A common theme among the Opinion section’s content today is a reflection on the topic of abortion.
This is by design. Tuesday, Jan. 22, marked the 40th anniversary of the landmark Supreme Court case Roe v. Wade, which guaranteed American women the legal right to choose.
Despite the court’s ruling – or, some would say, because of it – there continues to be a heated debate between “pro-life” Americans who want to limit or eliminate the legality of the procedure, and those who are “pro-choice” and support its legality.
This is a raw, painful, emotional topic for those on both sides of the issue, especially at Catholic colleges across the country. We want to be clear that we are not trying to incite controversy by publishing this content – though we always welcome members of our community to join in the conversation.
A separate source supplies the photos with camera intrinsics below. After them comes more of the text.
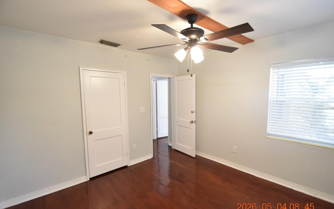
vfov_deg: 71.2
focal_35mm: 16
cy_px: 108
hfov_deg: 97.8
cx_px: 172
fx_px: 146
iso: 800
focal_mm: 10
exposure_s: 1/30
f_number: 3.5
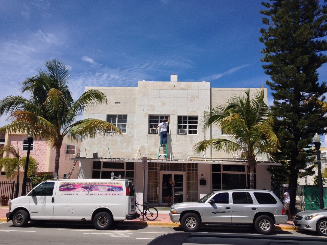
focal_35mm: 35
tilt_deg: +8.6
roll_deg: -0.9
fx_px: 331
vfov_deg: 40.7
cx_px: 164
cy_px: 122
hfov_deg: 52.6
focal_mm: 4.28
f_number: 2.4
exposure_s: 1/2907
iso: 50
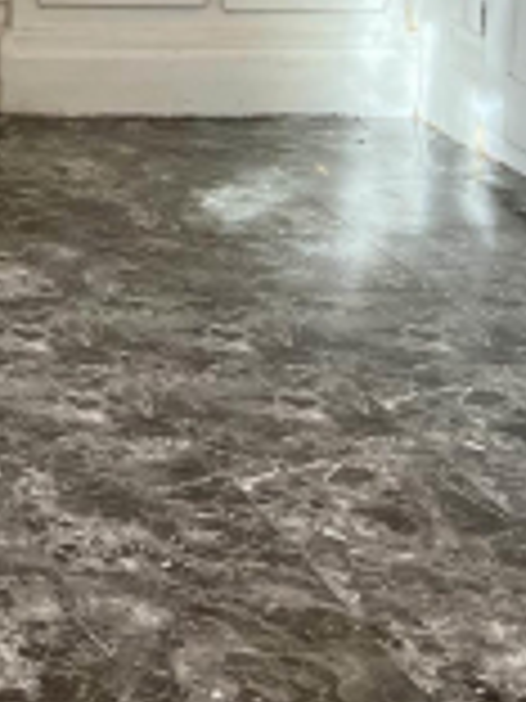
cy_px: -306
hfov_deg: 12.0
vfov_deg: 16.4
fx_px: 2249
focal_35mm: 111
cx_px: -488
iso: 80
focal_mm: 5.7
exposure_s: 1/60
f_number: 1.5
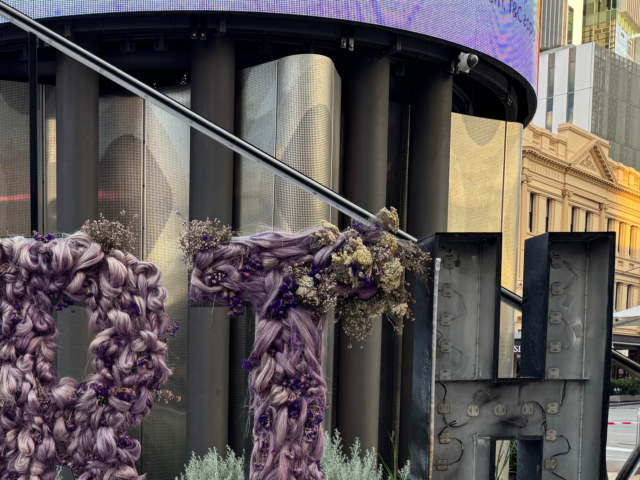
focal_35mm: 50
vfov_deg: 27.5
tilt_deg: -5.4
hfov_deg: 36.2
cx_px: 80
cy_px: 473
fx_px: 924
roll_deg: +0.2
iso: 64
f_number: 1.78
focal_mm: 6.76
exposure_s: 1/118
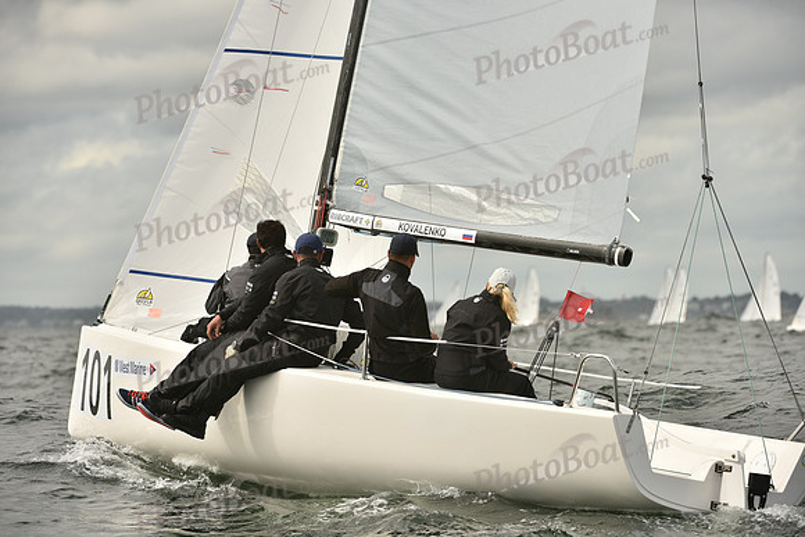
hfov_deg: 10.3
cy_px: 268
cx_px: 402
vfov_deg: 6.9
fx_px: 4473
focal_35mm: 200
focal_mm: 200
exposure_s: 1/1600
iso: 320
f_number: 5.6
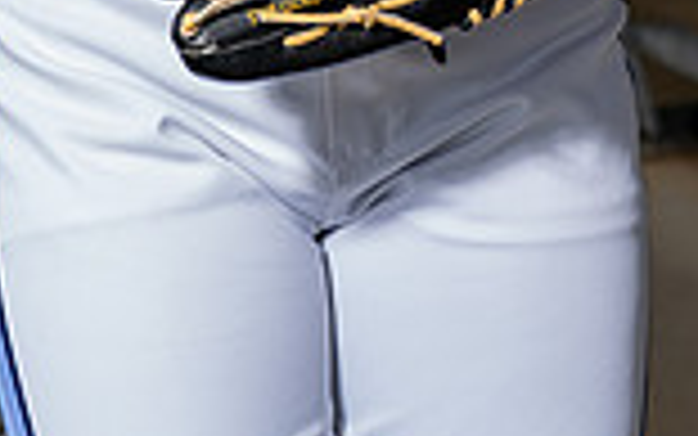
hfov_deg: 11.4
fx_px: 3501
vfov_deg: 6.8
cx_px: 333
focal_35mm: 184
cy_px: -535
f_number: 4
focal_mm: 62
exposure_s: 1/250
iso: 80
Rather, we felt that – not in spite of, but because of – our community’s relationship to the issue, we would be remiss if we did not reflect on it at this time.
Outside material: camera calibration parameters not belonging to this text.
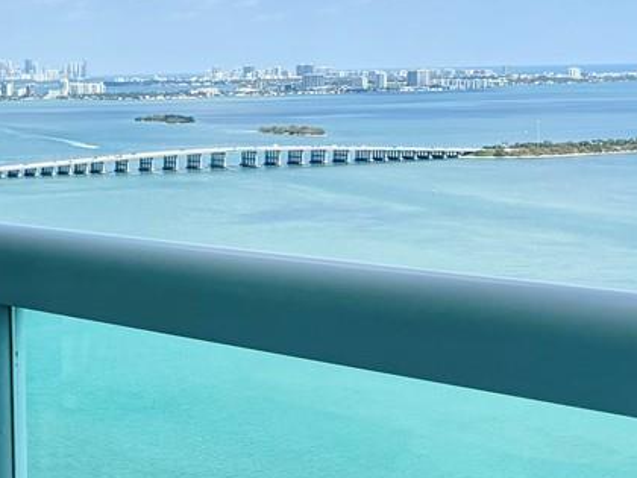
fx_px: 1822
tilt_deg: -5.1
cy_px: 228
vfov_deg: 14.9
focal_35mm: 99
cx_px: -5
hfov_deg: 19.3
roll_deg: +1.0
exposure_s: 1/3831
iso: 50
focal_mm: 5.96
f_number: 1.6
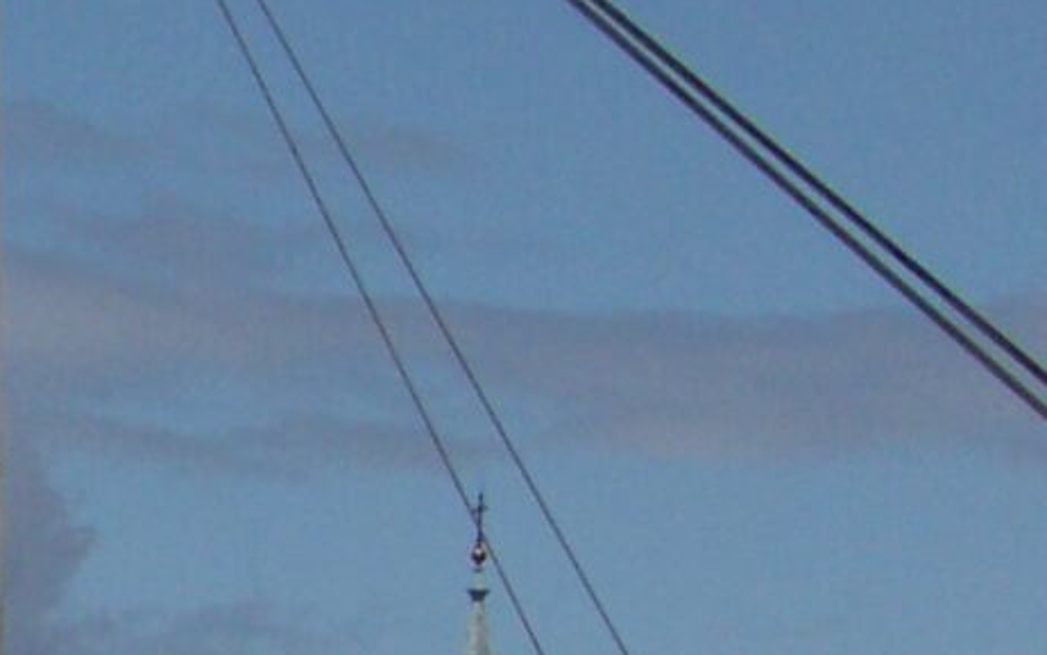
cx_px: -839
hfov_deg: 6.4
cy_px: 1013
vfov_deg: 4.0
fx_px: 9219
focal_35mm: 323
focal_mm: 9.36
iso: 67
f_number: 6.3
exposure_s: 1/800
As a staff, we will not take a stance on Roe v. Wade or abortion rights, but we will say this: we believe that both sides are just trying to do what is best for the country and for society as a whole.
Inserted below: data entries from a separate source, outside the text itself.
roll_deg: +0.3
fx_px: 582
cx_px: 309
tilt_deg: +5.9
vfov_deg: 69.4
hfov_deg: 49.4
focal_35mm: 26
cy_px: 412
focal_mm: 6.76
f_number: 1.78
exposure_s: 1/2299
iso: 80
The philosophical chasm between the two camps is so great that it would be naïve to ask for a truce. There is no way that the debate over the issue will be settled in the foreseeable future – no matter how many marches, elections, lawsuits, tears, attacks, broken families, strained friendships or even casual disagreements, the controversy will remain.
At the very least, we hope that one day there will be a feeling of mutual empathy between the opponents.
Please, recognize that we’re all just trying to do what we think is best for each other. You don’t have to agree with the activists or even like them, but you can recognize the patriotism in their attempts to do what they know to be right.